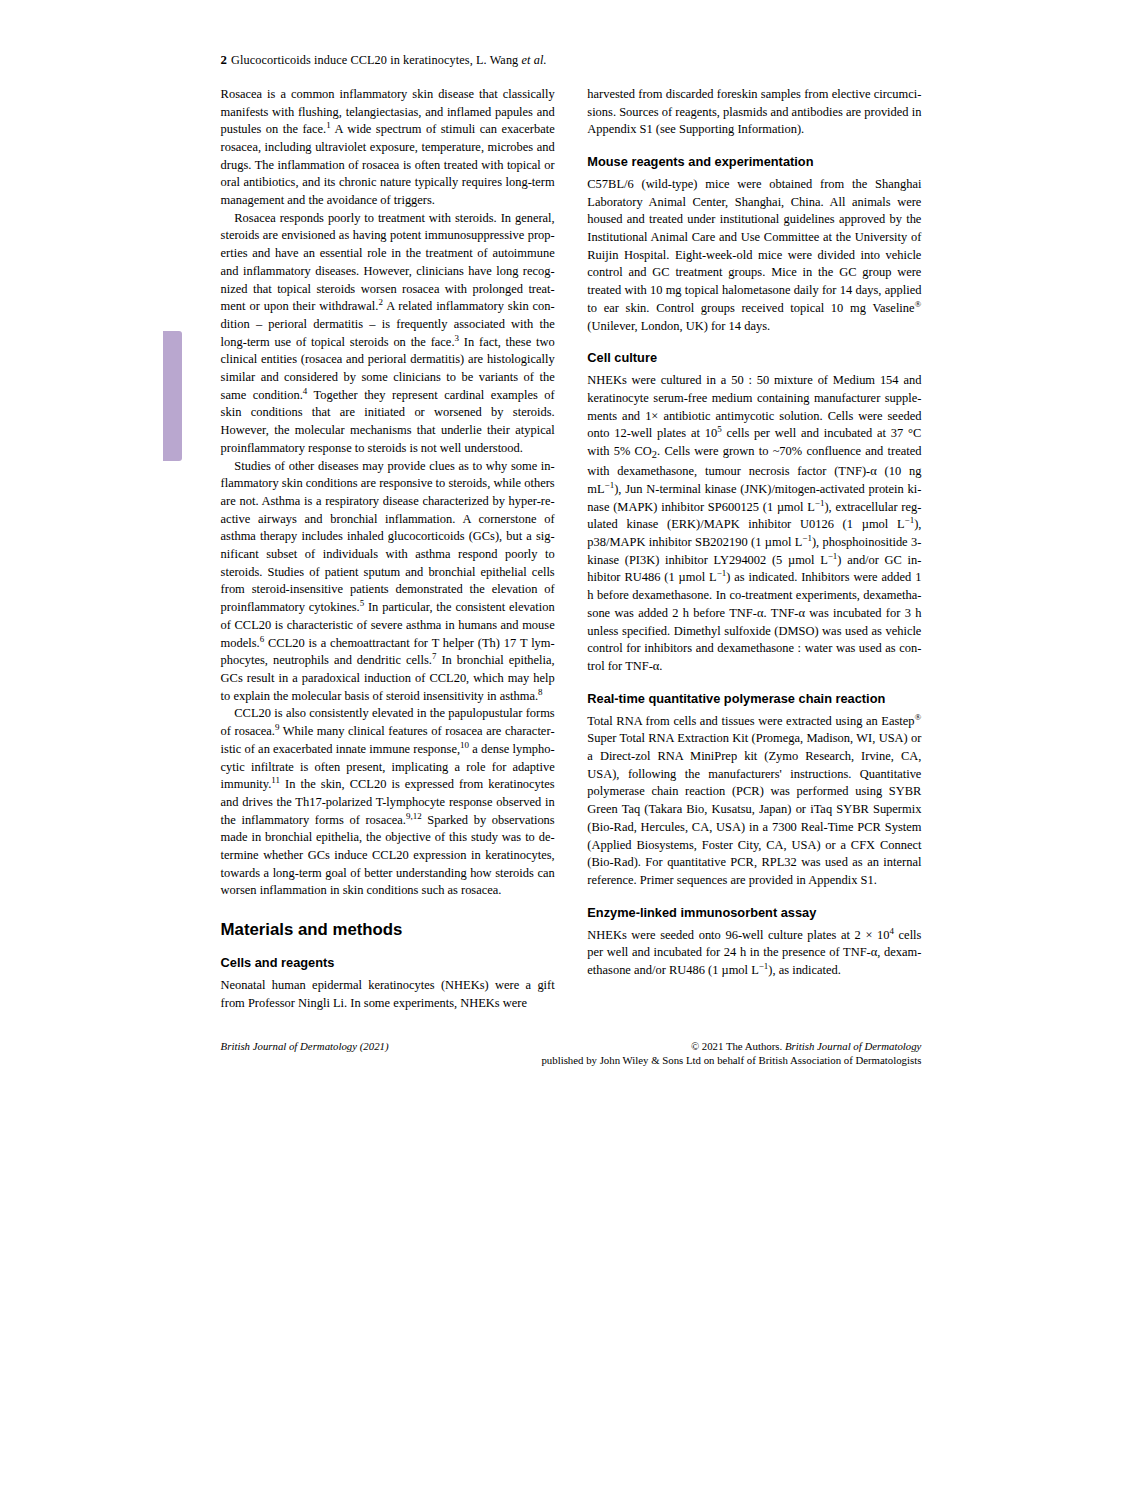2 Glucocorticoids induce CCL20 in keratinocytes, L. Wang et al.
Rosacea is a common inflammatory skin disease that classically manifests with flushing, telangiectasias, and inflamed papules and pustules on the face.1 A wide spectrum of stimuli can exacerbate rosacea, including ultraviolet exposure, temperature, microbes and drugs. The inflammation of rosacea is often treated with topical or oral antibiotics, and its chronic nature typically requires long-term management and the avoidance of triggers.
Rosacea responds poorly to treatment with steroids. In general, steroids are envisioned as having potent immunosuppressive properties and have an essential role in the treatment of autoimmune and inflammatory diseases. However, clinicians have long recognized that topical steroids worsen rosacea with prolonged treatment or upon their withdrawal.2 A related inflammatory skin condition – perioral dermatitis – is frequently associated with the long-term use of topical steroids on the face.3 In fact, these two clinical entities (rosacea and perioral dermatitis) are histologically similar and considered by some clinicians to be variants of the same condition.4 Together they represent cardinal examples of skin conditions that are initiated or worsened by steroids. However, the molecular mechanisms that underlie their atypical proinflammatory response to steroids is not well understood.
Studies of other diseases may provide clues as to why some inflammatory skin conditions are responsive to steroids, while others are not. Asthma is a respiratory disease characterized by hyper-reactive airways and bronchial inflammation. A cornerstone of asthma therapy includes inhaled glucocorticoids (GCs), but a significant subset of individuals with asthma respond poorly to steroids. Studies of patient sputum and bronchial epithelial cells from steroid-insensitive patients demonstrated the elevation of proinflammatory cytokines.5 In particular, the consistent elevation of CCL20 is characteristic of severe asthma in humans and mouse models.6 CCL20 is a chemoattractant for T helper (Th) 17 T lymphocytes, neutrophils and dendritic cells.7 In bronchial epithelia, GCs result in a paradoxical induction of CCL20, which may help to explain the molecular basis of steroid insensitivity in asthma.8
CCL20 is also consistently elevated in the papulopustular forms of rosacea.9 While many clinical features of rosacea are characteristic of an exacerbated innate immune response,10 a dense lymphocytic infiltrate is often present, implicating a role for adaptive immunity.11 In the skin, CCL20 is expressed from keratinocytes and drives the Th17-polarized T-lymphocyte response observed in the inflammatory forms of rosacea.9,12 Sparked by observations made in bronchial epithelia, the objective of this study was to determine whether GCs induce CCL20 expression in keratinocytes, towards a long-term goal of better understanding how steroids can worsen inflammation in skin conditions such as rosacea.
Materials and methods
Cells and reagents
Neonatal human epidermal keratinocytes (NHEKs) were a gift from Professor Ningli Li. In some experiments, NHEKs were
harvested from discarded foreskin samples from elective circumcisions. Sources of reagents, plasmids and antibodies are provided in Appendix S1 (see Supporting Information).
Mouse reagents and experimentation
C57BL/6 (wild-type) mice were obtained from the Shanghai Laboratory Animal Center, Shanghai, China. All animals were housed and treated under institutional guidelines approved by the Institutional Animal Care and Use Committee at the University of Ruijin Hospital. Eight-week-old mice were divided into vehicle control and GC treatment groups. Mice in the GC group were treated with 10 mg topical halometasone daily for 14 days, applied to ear skin. Control groups received topical 10 mg Vaseline® (Unilever, London, UK) for 14 days.
Cell culture
NHEKs were cultured in a 50 : 50 mixture of Medium 154 and keratinocyte serum-free medium containing manufacturer supplements and 1× antibiotic antimycotic solution. Cells were seeded onto 12-well plates at 105 cells per well and incubated at 37 °C with 5% CO2. Cells were grown to ~70% confluence and treated with dexamethasone, tumour necrosis factor (TNF)-α (10 ng mL−1), Jun N-terminal kinase (JNK)/mitogen-activated protein kinase (MAPK) inhibitor SP600125 (1 µmol L−1), extracellular regulated kinase (ERK)/MAPK inhibitor U0126 (1 µmol L−1), p38/MAPK inhibitor SB202190 (1 µmol L−1), phosphoinositide 3-kinase (PI3K) inhibitor LY294002 (5 µmol L−1) and/or GC inhibitor RU486 (1 µmol L−1) as indicated. Inhibitors were added 1 h before dexamethasone. In co-treatment experiments, dexamethasone was added 2 h before TNF-α. TNF-α was incubated for 3 h unless specified. Dimethyl sulfoxide (DMSO) was used as vehicle control for inhibitors and dexamethasone : water was used as control for TNF-α.
Real-time quantitative polymerase chain reaction
Total RNA from cells and tissues were extracted using an Eastep® Super Total RNA Extraction Kit (Promega, Madison, WI, USA) or a Direct-zol RNA MiniPrep kit (Zymo Research, Irvine, CA, USA), following the manufacturers' instructions. Quantitative polymerase chain reaction (PCR) was performed using SYBR Green Taq (Takara Bio, Kusatsu, Japan) or iTaq SYBR Supermix (Bio-Rad, Hercules, CA, USA) in a 7300 Real-Time PCR System (Applied Biosystems, Foster City, CA, USA) or a CFX Connect (Bio-Rad). For quantitative PCR, RPL32 was used as an internal reference. Primer sequences are provided in Appendix S1.
Enzyme-linked immunosorbent assay
NHEKs were seeded onto 96-well culture plates at 2 × 104 cells per well and incubated for 24 h in the presence of TNF-α, dexamethasone and/or RU486 (1 µmol L−1), as indicated.
British Journal of Dermatology (2021)
© 2021 The Authors. British Journal of Dermatology
published by John Wiley & Sons Ltd on behalf of British Association of Dermatologists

_ _ _ _ _ _ _

- TASK INSTRUCTIONS -
Should a record include a picture, drop the picture and write out the remainder exactly.

- RESULT OF THIS TASK -
2 Glucocorticoids induce CCL20 in keratinocytes, L. Wang et al.
Rosacea is a common inflammatory skin disease that classically manifests with flushing, telangiectasias, and inflamed papules and pustules on the face.1 A wide spectrum of stimuli can exacerbate rosacea, including ultraviolet exposure, temperature, microbes and drugs. The inflammation of rosacea is often treated with topical or oral antibiotics, and its chronic nature typically requires long-term management and the avoidance of triggers.
Rosacea responds poorly to treatment with steroids. In general, steroids are envisioned as having potent immunosuppressive properties and have an essential role in the treatment of autoimmune and inflammatory diseases. However, clinicians have long recognized that topical steroids worsen rosacea with prolonged treatment or upon their withdrawal.2 A related inflammatory skin condition – perioral dermatitis – is frequently associated with the long-term use of topical steroids on the face.3 In fact, these two clinical entities (rosacea and perioral dermatitis) are histologically similar and considered by some clinicians to be variants of the same condition.4 Together they represent cardinal examples of skin conditions that are initiated or worsened by steroids. However, the molecular mechanisms that underlie their atypical proinflammatory response to steroids is not well understood.
Studies of other diseases may provide clues as to why some inflammatory skin conditions are responsive to steroids, while others are not. Asthma is a respiratory disease characterized by hyper-reactive airways and bronchial inflammation. A cornerstone of asthma therapy includes inhaled glucocorticoids (GCs), but a significant subset of individuals with asthma respond poorly to steroids. Studies of patient sputum and bronchial epithelial cells from steroid-insensitive patients demonstrated the elevation of proinflammatory cytokines.5 In particular, the consistent elevation of CCL20 is characteristic of severe asthma in humans and mouse models.6 CCL20 is a chemoattractant for T helper (Th) 17 T lymphocytes, neutrophils and dendritic cells.7 In bronchial epithelia, GCs result in a paradoxical induction of CCL20, which may help to explain the molecular basis of steroid insensitivity in asthma.8
CCL20 is also consistently elevated in the papulopustular forms of rosacea.9 While many clinical features of rosacea are characteristic of an exacerbated innate immune response,10 a dense lymphocytic infiltrate is often present, implicating a role for adaptive immunity.11 In the skin, CCL20 is expressed from keratinocytes and drives the Th17-polarized T-lymphocyte response observed in the inflammatory forms of rosacea.9,12 Sparked by observations made in bronchial epithelia, the objective of this study was to determine whether GCs induce CCL20 expression in keratinocytes, towards a long-term goal of better understanding how steroids can worsen inflammation in skin conditions such as rosacea.
Materials and methods
Cells and reagents
Neonatal human epidermal keratinocytes (NHEKs) were a gift from Professor Ningli Li. In some experiments, NHEKs were
harvested from discarded foreskin samples from elective circumcisions. Sources of reagents, plasmids and antibodies are provided in Appendix S1 (see Supporting Information).
Mouse reagents and experimentation
C57BL/6 (wild-type) mice were obtained from the Shanghai Laboratory Animal Center, Shanghai, China. All animals were housed and treated under institutional guidelines approved by the Institutional Animal Care and Use Committee at the University of Ruijin Hospital. Eight-week-old mice were divided into vehicle control and GC treatment groups. Mice in the GC group were treated with 10 mg topical halometasone daily for 14 days, applied to ear skin. Control groups received topical 10 mg Vaseline® (Unilever, London, UK) for 14 days.
Cell culture
NHEKs were cultured in a 50 : 50 mixture of Medium 154 and keratinocyte serum-free medium containing manufacturer supplements and 1× antibiotic antimycotic solution. Cells were seeded onto 12-well plates at 105 cells per well and incubated at 37 °C with 5% CO2. Cells were grown to ~70% confluence and treated with dexamethasone, tumour necrosis factor (TNF)-α (10 ng mL−1), Jun N-terminal kinase (JNK)/mitogen-activated protein kinase (MAPK) inhibitor SP600125 (1 µmol L−1), extracellular regulated kinase (ERK)/MAPK inhibitor U0126 (1 µmol L−1), p38/MAPK inhibitor SB202190 (1 µmol L−1), phosphoinositide 3-kinase (PI3K) inhibitor LY294002 (5 µmol L−1) and/or GC inhibitor RU486 (1 µmol L−1) as indicated. Inhibitors were added 1 h before dexamethasone. In co-treatment experiments, dexamethasone was added 2 h before TNF-α. TNF-α was incubated for 3 h unless specified. Dimethyl sulfoxide (DMSO) was used as vehicle control for inhibitors and dexamethasone : water was used as control for TNF-α.
Real-time quantitative polymerase chain reaction
Total RNA from cells and tissues were extracted using an Eastep® Super Total RNA Extraction Kit (Promega, Madison, WI, USA) or a Direct-zol RNA MiniPrep kit (Zymo Research, Irvine, CA, USA), following the manufacturers' instructions. Quantitative polymerase chain reaction (PCR) was performed using SYBR Green Taq (Takara Bio, Kusatsu, Japan) or iTaq SYBR Supermix (Bio-Rad, Hercules, CA, USA) in a 7300 Real-Time PCR System (Applied Biosystems, Foster City, CA, USA) or a CFX Connect (Bio-Rad). For quantitative PCR, RPL32 was used as an internal reference. Primer sequences are provided in Appendix S1.
Enzyme-linked immunosorbent assay
NHEKs were seeded onto 96-well culture plates at 2 × 104 cells per well and incubated for 24 h in the presence of TNF-α, dexamethasone and/or RU486 (1 µmol L−1), as indicated.
British Journal of Dermatology (2021)
© 2021 The Authors. British Journal of Dermatology
published by John Wiley & Sons Ltd on behalf of British Association of Dermatologists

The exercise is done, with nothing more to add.